Mike Eisner, BS '07
European Foundation for the Improvement of Living & Working Conditions
Mike Eisner spent Spring 2006 studying in Dublin. While there, he pursued a credit internship with the European Foundation for the Improvement of Living and Working Conditions. The Foundation, with which ILR has a memorandum of understanding, is a tripartite organization representing European Union governments, employer federations, and labor unions. Mike was awarded a gift from the ILR Alumni Association for undertaking this international internship. Here Mike talks about his semester abroad.
At 8 am on January 29, I arrived in Dublin not knowing what to expect, but eager to begin my experience. After traveling to my apartment in Cabinteely, a small village in South Dublin between the coastal beach towns of Dun Laoghaire and Killiney, I ran into a small problem --I was locked out and my landlord was in the Caribbean. But hey, I guess this is what you go to college for-- to learn how to deal with some pressure.

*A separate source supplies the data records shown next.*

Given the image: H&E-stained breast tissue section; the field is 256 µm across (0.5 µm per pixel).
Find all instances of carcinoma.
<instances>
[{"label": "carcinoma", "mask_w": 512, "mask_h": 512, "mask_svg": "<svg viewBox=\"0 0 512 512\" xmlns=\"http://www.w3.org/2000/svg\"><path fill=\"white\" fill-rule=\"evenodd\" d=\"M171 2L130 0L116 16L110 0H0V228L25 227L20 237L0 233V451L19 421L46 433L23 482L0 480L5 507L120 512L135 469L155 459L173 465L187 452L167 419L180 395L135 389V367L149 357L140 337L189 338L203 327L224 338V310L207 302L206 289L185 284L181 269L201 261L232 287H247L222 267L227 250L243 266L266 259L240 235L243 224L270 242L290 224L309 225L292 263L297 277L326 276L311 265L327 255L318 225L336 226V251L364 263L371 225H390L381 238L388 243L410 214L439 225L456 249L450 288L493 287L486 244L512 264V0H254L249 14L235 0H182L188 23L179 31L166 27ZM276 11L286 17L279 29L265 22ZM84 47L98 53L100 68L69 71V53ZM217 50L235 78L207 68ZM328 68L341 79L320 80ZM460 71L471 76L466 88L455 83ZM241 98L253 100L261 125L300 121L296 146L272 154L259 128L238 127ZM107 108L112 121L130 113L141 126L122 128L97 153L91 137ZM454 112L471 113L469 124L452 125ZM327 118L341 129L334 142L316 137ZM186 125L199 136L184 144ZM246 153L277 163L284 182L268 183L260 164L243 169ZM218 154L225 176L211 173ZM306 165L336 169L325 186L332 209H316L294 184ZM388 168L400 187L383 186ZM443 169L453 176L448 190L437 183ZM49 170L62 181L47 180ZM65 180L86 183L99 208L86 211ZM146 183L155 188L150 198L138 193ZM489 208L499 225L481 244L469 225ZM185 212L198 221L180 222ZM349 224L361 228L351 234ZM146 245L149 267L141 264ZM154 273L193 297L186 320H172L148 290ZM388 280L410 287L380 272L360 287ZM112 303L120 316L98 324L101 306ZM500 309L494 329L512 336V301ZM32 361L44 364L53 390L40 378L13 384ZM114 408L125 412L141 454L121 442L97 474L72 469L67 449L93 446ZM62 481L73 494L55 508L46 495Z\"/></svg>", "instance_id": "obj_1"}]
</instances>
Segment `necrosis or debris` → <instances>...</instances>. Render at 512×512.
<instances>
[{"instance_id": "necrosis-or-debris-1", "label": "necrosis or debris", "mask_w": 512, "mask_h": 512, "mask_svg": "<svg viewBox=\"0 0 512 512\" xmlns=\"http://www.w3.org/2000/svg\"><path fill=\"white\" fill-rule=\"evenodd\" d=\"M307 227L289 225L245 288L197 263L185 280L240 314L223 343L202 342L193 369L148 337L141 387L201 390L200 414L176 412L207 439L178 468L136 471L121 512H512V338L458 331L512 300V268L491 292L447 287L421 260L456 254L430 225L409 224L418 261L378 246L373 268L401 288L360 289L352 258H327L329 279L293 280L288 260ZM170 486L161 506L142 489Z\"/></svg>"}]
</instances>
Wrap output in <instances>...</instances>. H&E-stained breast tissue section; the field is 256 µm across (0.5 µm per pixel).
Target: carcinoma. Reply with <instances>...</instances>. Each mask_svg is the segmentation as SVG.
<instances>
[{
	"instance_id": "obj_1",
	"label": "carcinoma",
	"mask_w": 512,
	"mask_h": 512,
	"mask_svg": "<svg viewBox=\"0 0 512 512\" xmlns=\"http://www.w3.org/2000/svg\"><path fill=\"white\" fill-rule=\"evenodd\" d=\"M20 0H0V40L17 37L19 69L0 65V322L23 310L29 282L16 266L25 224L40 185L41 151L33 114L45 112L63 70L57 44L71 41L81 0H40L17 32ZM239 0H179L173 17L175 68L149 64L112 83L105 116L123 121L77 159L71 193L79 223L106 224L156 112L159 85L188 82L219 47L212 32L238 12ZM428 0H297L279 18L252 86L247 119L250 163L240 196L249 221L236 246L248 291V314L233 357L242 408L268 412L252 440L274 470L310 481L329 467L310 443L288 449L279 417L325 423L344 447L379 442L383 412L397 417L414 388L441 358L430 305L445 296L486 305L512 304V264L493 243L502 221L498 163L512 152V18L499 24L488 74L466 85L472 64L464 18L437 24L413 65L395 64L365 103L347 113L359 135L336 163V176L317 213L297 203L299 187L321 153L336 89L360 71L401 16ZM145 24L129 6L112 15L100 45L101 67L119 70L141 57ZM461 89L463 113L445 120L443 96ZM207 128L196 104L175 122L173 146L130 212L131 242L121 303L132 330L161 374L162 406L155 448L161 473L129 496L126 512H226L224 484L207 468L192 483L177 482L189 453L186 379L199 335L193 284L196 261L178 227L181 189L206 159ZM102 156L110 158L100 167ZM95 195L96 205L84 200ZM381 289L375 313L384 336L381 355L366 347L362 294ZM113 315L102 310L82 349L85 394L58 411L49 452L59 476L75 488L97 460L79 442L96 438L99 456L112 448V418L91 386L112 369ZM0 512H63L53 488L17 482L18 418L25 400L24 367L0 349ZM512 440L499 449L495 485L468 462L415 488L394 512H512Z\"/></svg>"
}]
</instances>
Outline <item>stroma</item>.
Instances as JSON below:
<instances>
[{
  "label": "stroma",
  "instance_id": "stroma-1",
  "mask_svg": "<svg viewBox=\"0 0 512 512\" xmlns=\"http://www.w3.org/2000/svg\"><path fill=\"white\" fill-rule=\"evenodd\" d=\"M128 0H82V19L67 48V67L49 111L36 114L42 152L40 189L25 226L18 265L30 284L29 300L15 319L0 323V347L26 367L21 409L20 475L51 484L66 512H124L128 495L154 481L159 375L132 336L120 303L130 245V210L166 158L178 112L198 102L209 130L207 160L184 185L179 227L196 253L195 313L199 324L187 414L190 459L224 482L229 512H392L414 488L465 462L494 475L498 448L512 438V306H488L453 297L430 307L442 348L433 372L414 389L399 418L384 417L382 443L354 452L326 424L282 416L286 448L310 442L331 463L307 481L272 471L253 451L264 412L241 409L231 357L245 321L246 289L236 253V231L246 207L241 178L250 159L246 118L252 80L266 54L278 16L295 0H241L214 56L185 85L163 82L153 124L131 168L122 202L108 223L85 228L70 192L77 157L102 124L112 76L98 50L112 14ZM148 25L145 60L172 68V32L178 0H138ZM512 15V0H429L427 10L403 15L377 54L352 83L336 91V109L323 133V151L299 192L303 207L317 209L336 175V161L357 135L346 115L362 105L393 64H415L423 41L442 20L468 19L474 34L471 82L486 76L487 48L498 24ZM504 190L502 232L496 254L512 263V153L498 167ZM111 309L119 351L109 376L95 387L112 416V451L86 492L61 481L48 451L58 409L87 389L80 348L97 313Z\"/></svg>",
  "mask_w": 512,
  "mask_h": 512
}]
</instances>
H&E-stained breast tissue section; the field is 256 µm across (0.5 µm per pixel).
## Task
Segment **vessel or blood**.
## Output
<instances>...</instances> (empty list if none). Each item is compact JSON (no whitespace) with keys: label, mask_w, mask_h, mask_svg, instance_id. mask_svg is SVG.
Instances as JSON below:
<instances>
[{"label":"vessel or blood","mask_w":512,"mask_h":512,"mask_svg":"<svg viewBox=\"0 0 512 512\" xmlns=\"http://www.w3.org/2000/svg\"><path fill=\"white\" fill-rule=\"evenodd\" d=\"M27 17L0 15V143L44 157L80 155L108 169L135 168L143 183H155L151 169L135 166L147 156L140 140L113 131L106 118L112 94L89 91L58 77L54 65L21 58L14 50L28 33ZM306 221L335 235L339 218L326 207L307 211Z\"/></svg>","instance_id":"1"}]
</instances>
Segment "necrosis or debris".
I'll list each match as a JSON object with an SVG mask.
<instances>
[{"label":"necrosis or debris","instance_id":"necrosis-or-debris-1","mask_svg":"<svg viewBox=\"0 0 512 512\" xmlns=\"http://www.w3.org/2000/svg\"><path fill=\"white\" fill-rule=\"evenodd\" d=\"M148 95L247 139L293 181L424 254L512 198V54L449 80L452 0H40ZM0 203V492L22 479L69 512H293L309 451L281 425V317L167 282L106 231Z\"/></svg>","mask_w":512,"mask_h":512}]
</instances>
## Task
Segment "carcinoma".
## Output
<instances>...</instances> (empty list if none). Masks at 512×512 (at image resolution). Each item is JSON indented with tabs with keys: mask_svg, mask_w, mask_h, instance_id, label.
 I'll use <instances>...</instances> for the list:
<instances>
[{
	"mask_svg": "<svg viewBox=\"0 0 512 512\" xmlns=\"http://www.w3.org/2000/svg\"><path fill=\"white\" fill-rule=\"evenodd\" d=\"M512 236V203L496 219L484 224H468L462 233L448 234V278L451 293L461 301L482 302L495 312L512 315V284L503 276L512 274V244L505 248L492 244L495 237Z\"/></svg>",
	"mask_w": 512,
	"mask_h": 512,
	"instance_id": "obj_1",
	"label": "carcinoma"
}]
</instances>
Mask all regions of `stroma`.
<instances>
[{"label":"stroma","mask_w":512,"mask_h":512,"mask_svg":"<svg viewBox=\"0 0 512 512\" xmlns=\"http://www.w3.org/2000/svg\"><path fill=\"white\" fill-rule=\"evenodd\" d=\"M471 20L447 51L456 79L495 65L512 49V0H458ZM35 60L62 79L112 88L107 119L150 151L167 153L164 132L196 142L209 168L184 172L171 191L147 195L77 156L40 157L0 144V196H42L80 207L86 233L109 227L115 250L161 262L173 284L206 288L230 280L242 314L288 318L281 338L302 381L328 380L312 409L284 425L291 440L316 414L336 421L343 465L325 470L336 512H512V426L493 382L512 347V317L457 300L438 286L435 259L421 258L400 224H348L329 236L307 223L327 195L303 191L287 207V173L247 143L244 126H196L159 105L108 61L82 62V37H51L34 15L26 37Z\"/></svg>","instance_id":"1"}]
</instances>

Eventually, I settled in my apartment and prepared for my first day of work. To my surprise, the European Foundation was not strictly comprised of Irish Citizens; rather my coworkers had been carefully selected from all over the European Union. In my branch alone, industrial relations, I collaborated with former professors, lawyers, government officials, and businessmen from Greece, Italy, France, Germany, Finland, Spain, the UK, and even Canada. Although I was only physically working in one country, the international presence and personalities I encountered daily were truly remarkable.
While working at the Foundation, I was responsible for writing thematic features concerning collective dispute resolution, youth employment, and telework for the European Industrial Relations Observatory, a publication covering workplace developments in Europe. Researching the first topic opened my eyes to the different conflict resolution systems (public institutions, independent public agencies, and independent private agencies), collective agreements and their coverage (EU level, national, intersectional, and company), and the variance of dispute resolution measures (conciliation, mediation, and arbitration) among the twenty five Member States, Bulgaria, Romania, and Norway.
During my employment project, I was exposed to the extraordinary predicament facing youth in the labor market: the fraction of population aged 15-24 has and continues to decrease, whereas this same age group faces the highest and the most swiftly rising unemployment rates. Subsequently, I investigated the contemporary youth labor market programs of Europe that seek to reverse this trend. I found this task especially relevant not only because these labor market conditions directly affect college age students, but also because my research was simultaneous to the ongoing French riots during the spring of 2006.
My final undertaking, telework, dealt with this new and rapidly expanding form of work organization which affords personal life development for many employees. In doing so, I primarily investigated the 2002 EU Framework Agreement on Telework (a collective agreement protecting the rights of these isolated employees) and the barriers to its implementation in every European Country. Overall, my research papers during the internship dabbled in three fundamental areas of the ILR curriculum: collective bargaining, labor economics, and human resources.
The European Foundation also afforded me the opportunity to attend a multitude of conferences concerning industrial relations and the future direction and strategies of the European Union. During one conference, I met and discussed my research with Mr. Vladimir Spidla, the current European Union Commissioner for Employment and former Prime Minister of the Czech Republic -- a fair trade off considering I was missing Slope Day during the time.
I would recommend any ILR student looking to pursue an international experience to seriously consider Ireland. Aside from the natural beauty of the landscape and the frequent castles, Ireland also has a trendy aura, especially in Dublin which exhibits characteristics of any large international city. During the semester, I had a remarkable time and it was hard to leave the culture that I learned to love.
Special Thanks to Brigid Beachler, Prof. Daniel, the ILR Alumni Association, and to all of my coworkers who put up with me for four months.